Charles wanted control.

That was the triangle.

I didn’t realize until too late that triangles collapse inward.

By morning, the signs were undeniable.

My access to Crown Logistics files had changed.

The Crown Logistics files were revoked.

I checked the shell company again—the one I’d nudged Cameron toward.

It was gone. Not seized or frozen, but gone.

That was when my stomach dropped.

They hadn’t just watched me.

They’d fed me.

I laughed then. A short, humorless sound that startled me in the empty room.

“Well played,” I muttered.

My phone finally buzzed.

Just one message.

X:

You should come in.

No time. No location.

That meant now.

I considered not going.

That fantasy lasted exactly three seconds.

Running only works when you still have shadows. But I knew I didn’t.

The war room felt different when I walked in. Zayden didn’t look up when I entered.

Kenya was there too.

That surprised me.

She looked better than she should’ve. Bruised, yes. Tired, yes. But Kenya was sharp and present. She looked untouchable, the way women do when they survive something meant to break them.

She didn’t look at me.

That hurt more than anger would’ve.

“We’re done pretending,” Zayden said calmly.

I nodded. “I figured.”

Xavier leaned against the wall, arms crossed. “You want to talk now, or later?”

I swallowed. “Does it matter?”

Kenya finally spoke.

“It does,” she said quietly. “Because one version lets you live longer than the other.”

I met her eyes then.

For a second, everything I’d buried surfaced—want, regret, the ache of knowing I’d never been chosen.

“I never wanted you hurt,” I said.

She tilted her head. “But you were okay with scaring the shit out of me?”

“Yes,” I admitted.

Zayden stepped forward. “You married Cameron.”

I didn’t deny it.

“She’s not the mastermind you think,” I said. “She’s grieving.”

Kenya laughed once.

“Everyone grieves,” she said.

Xavier pushed off the wall. “Here’s what’s going to happen.”

I listened.

“You’re going to keep cooperating,” Xavier continued. “You’re going to feed Cameron exactly what we allow. You’re going to help us dismantle Charles without tipping her off.”

“And if I don’t?” I asked.

Zayden’s voice was steady. “Then we kill your daughter by Talia. They’re so peaceful without you over in West Crestwood.”

I sighed. Talia was a good girl. I brought her into the life and could never want her the way I wanted Kenya. I took so much from Talia. I couldn’t take our baby girl Alexis from her.

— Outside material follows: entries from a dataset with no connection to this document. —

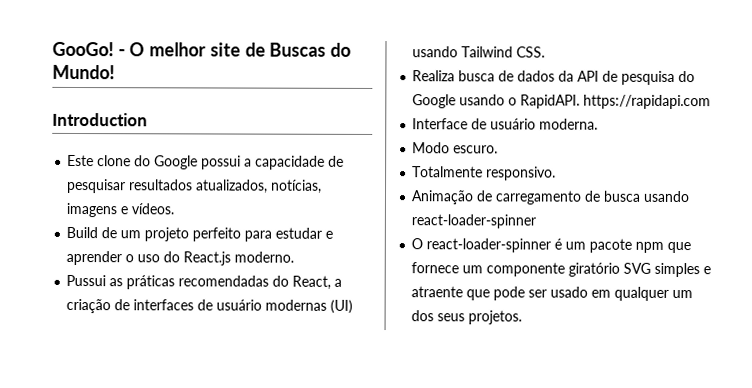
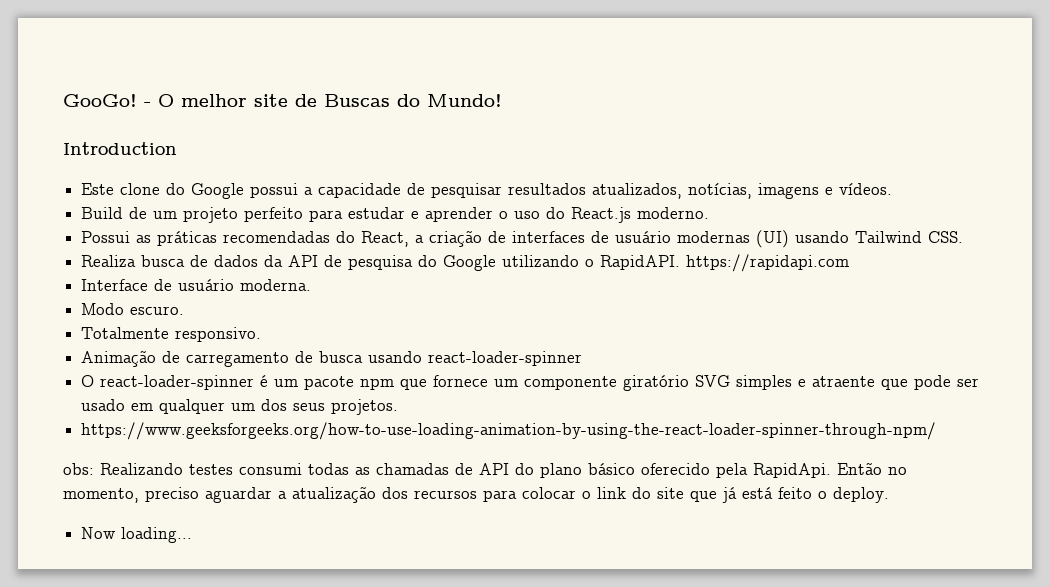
[66,274,107,287] Pussui -> [81,231,131,243] Possui
[459,94,506,106] usando -> [502,255,580,267] utilizando
(523, 317) none -> [81,422,937,440] [63,462,907,478] [63,486,889,503] [81,527,193,543] // https://www.geeksforgeeks.org/how-to-use-loading-animation-by-using-the-react-loader-spinner-through-npm/ // obs: Realizando testes consumi todas as chamadas de API do plano básico oferecido pela RapidApi. Então no momento, preciso aguardar a atualização dos recursos para colocar o link do site que já está feito o deploy. // Now loading...

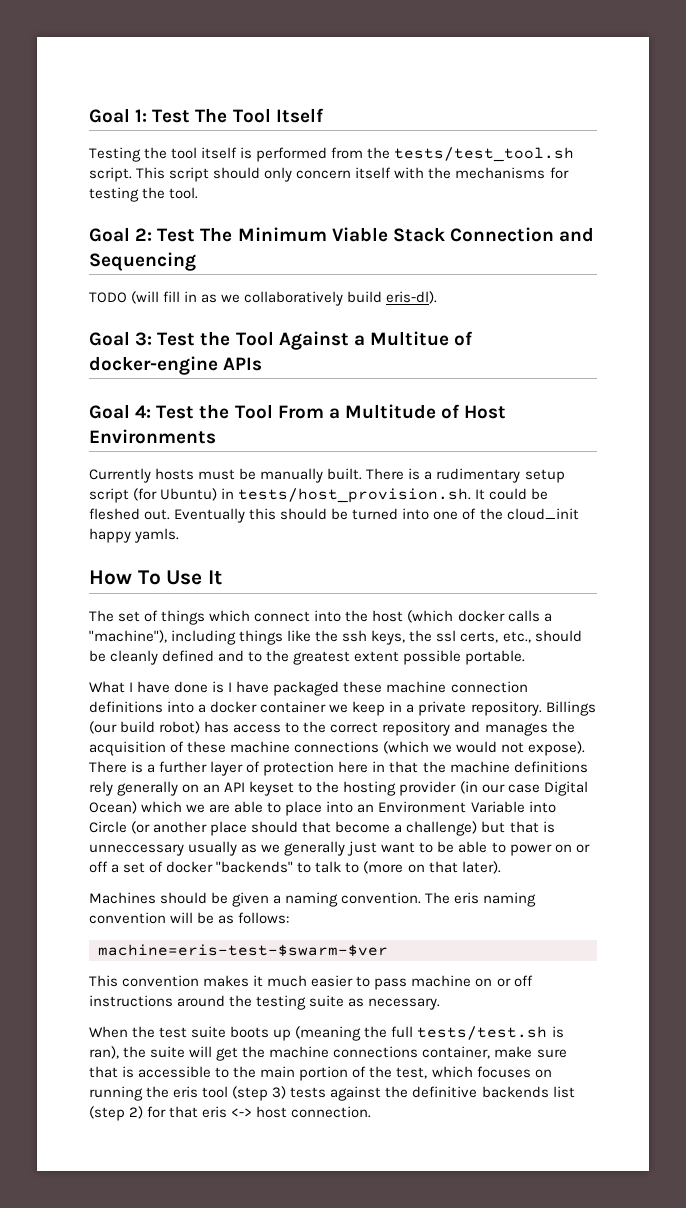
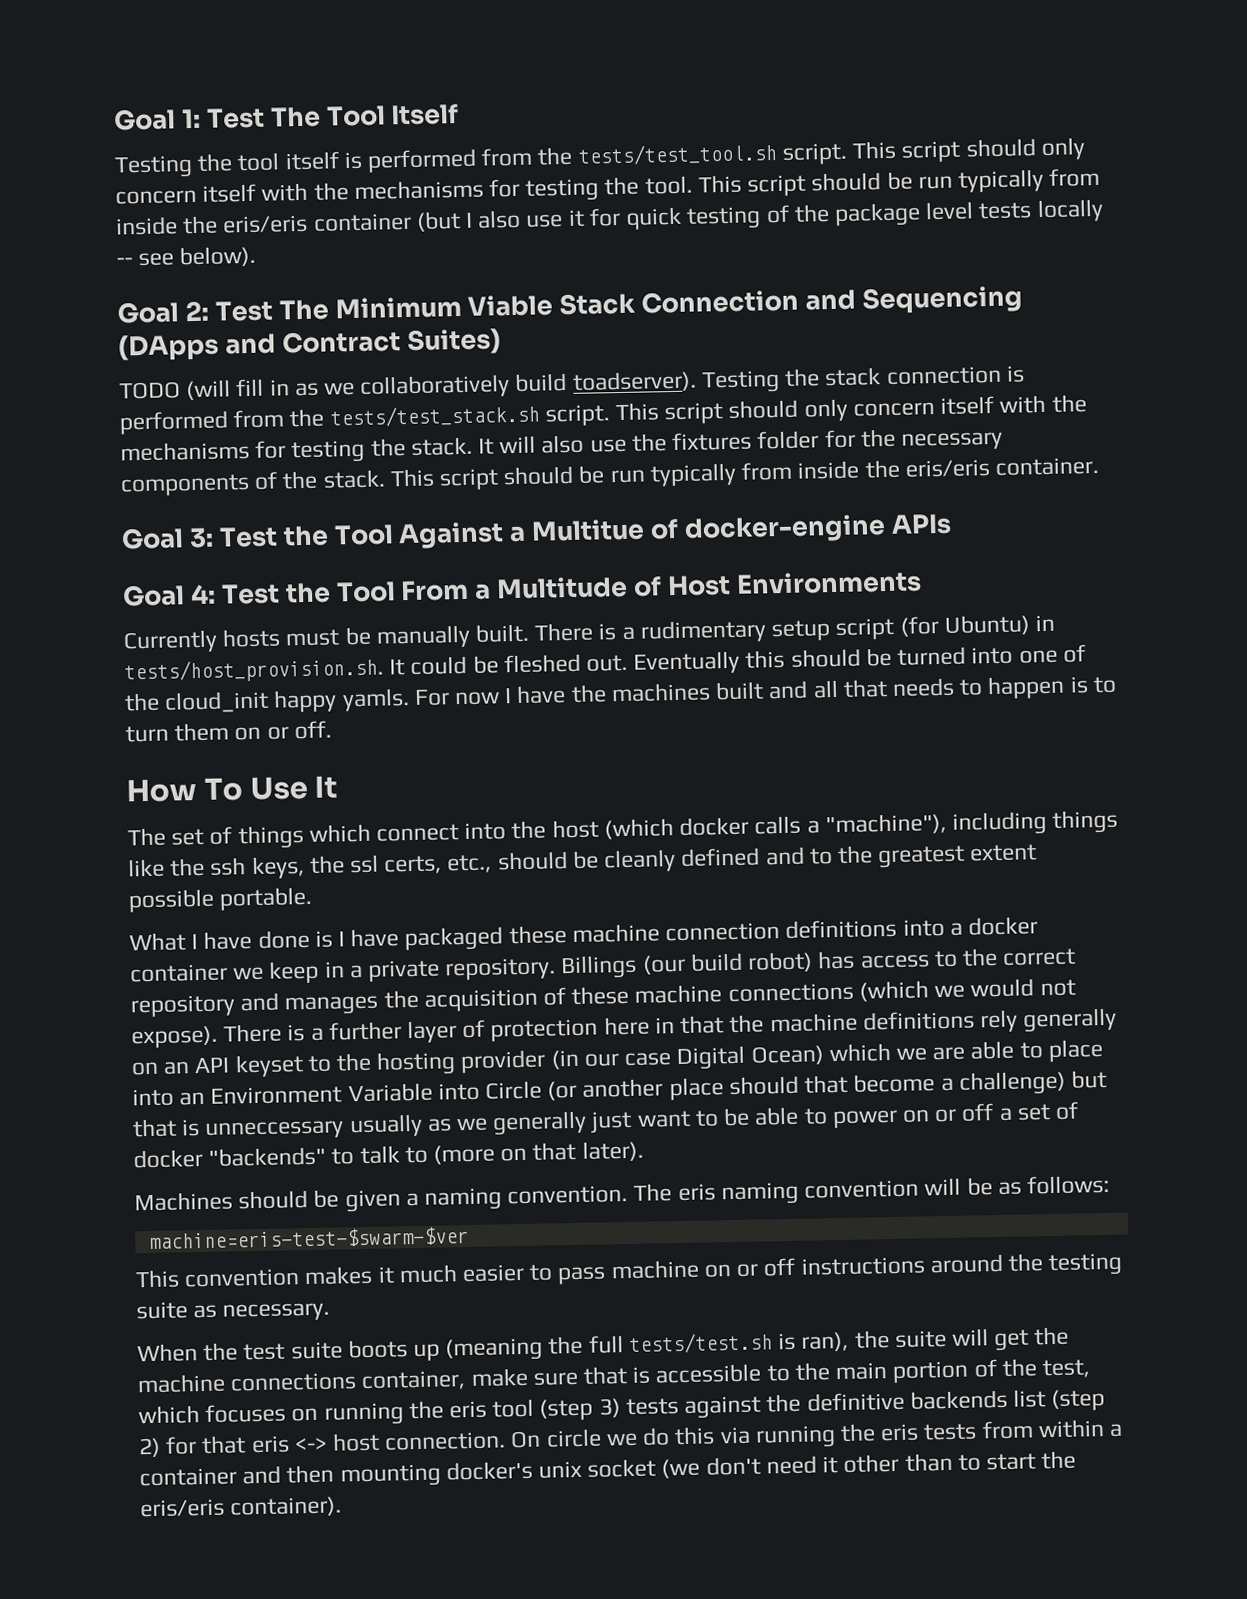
(199, 193) none -> [697,167,1101,197] [115,198,1104,236] [116,245,257,268] This script should be run typically from inside the eris/eris container (but I also use it for quick testing of the package level tests locally -- see below).
(196, 261) none -> [118,328,501,362] (DApps and Contract Suites)
[386,291,438,304] eris-dl). -> [571,365,1025,394] [119,394,1087,435] [120,428,1003,464] [120,456,1099,497] toadserver). Testing the stack connection is performed from the tests/test_stack.sh script. This script should only concern itself with the mechanisms for testing the stack. It will also use the fixtures folder for the necessary components of the stack. This script should be run typically from inside the eris/eris container.
(180, 535) none -> [413,675,1117,706] [125,720,332,743] For now I have the machines built and all that needs to happen is to turn them on or off.
(372, 1112) none -> [510,1419,1123,1449] [139,1450,1077,1488] [140,1496,343,1518] On circle we do this via running the eris tests from within a container and then mounting docker's unix socket (we don't need it other than to start the eris/eris container).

I nodded slowly. “Understood.”

As I turned to leave, Kenya spoke again.

“You loved me,” she said. Not a question.

“Yes,” I replied.

“You were always invisible to me.”

That was the cruelest thing she could’ve said.

I left knowing two things.

One: I was already dead.

Two: Cameron would never forgive me for being caught.

And somewhere in that narrowing space between exposure and execution, I finally understood the cost of collateral love.

It doesn’t just destroy enemies.

It consumes everyone who confuses proximity with belonging.